There are potential limitations regarding the interpretation of our data. Any information regarding the nutritional status or serum folic acid, iron or vitamin B12 levels is lacking. Deficiency of these vitamins and/or minerals may result in anemia, thus affecting RDW levels. Although patients with anemia were excluded from the study, there was a significant difference in hemoglobin levels between active BD patients and control subjects. We think that this difference is due to a decrease in hemoglobin levels as a result of chronic disease.

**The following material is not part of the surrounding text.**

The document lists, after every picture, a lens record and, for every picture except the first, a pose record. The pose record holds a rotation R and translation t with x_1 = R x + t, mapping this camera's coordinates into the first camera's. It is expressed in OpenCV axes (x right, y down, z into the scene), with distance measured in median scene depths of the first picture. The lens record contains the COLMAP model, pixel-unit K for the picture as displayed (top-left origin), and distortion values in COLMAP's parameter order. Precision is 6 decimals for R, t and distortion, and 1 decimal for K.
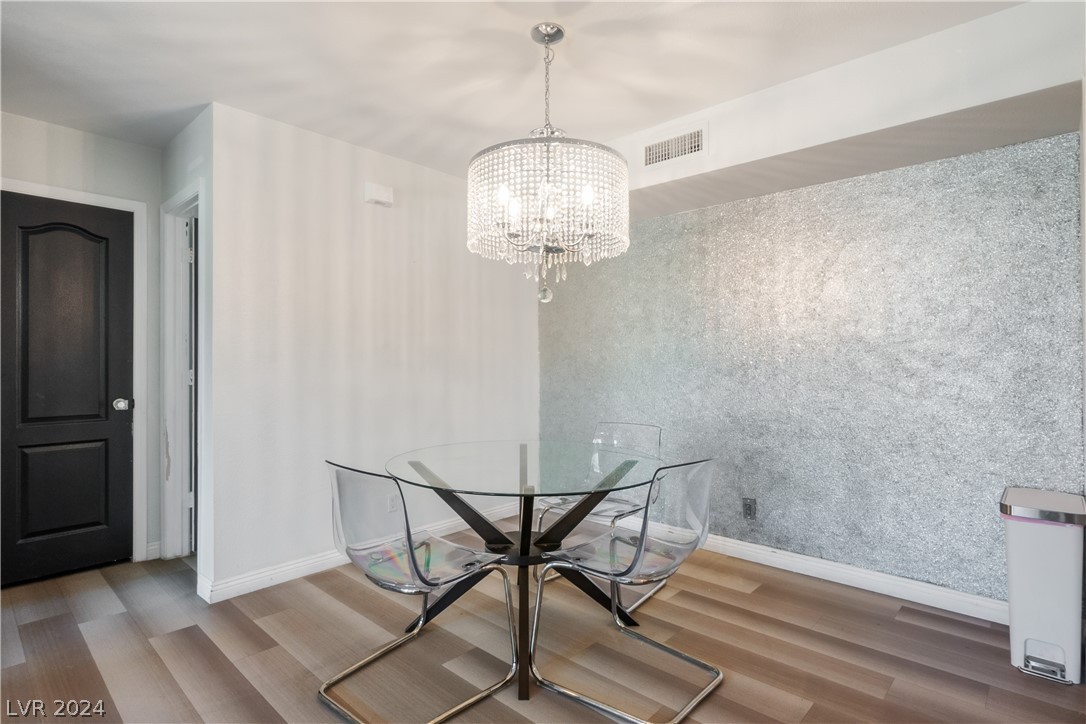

In conclusion, there are many studies that show the predictive value of RDW for adverse cardiac events and its increase in many inflammatory situations. We demostrated that RDW increased in active and inactive BD patients without cardiac involvement. We also observed a significant increase in RDW, ESR and CRP in the active disease periods of BD compared to inactive BD group. This finding suggests that RDW may be an important parameter in determining disease activation in BD patients.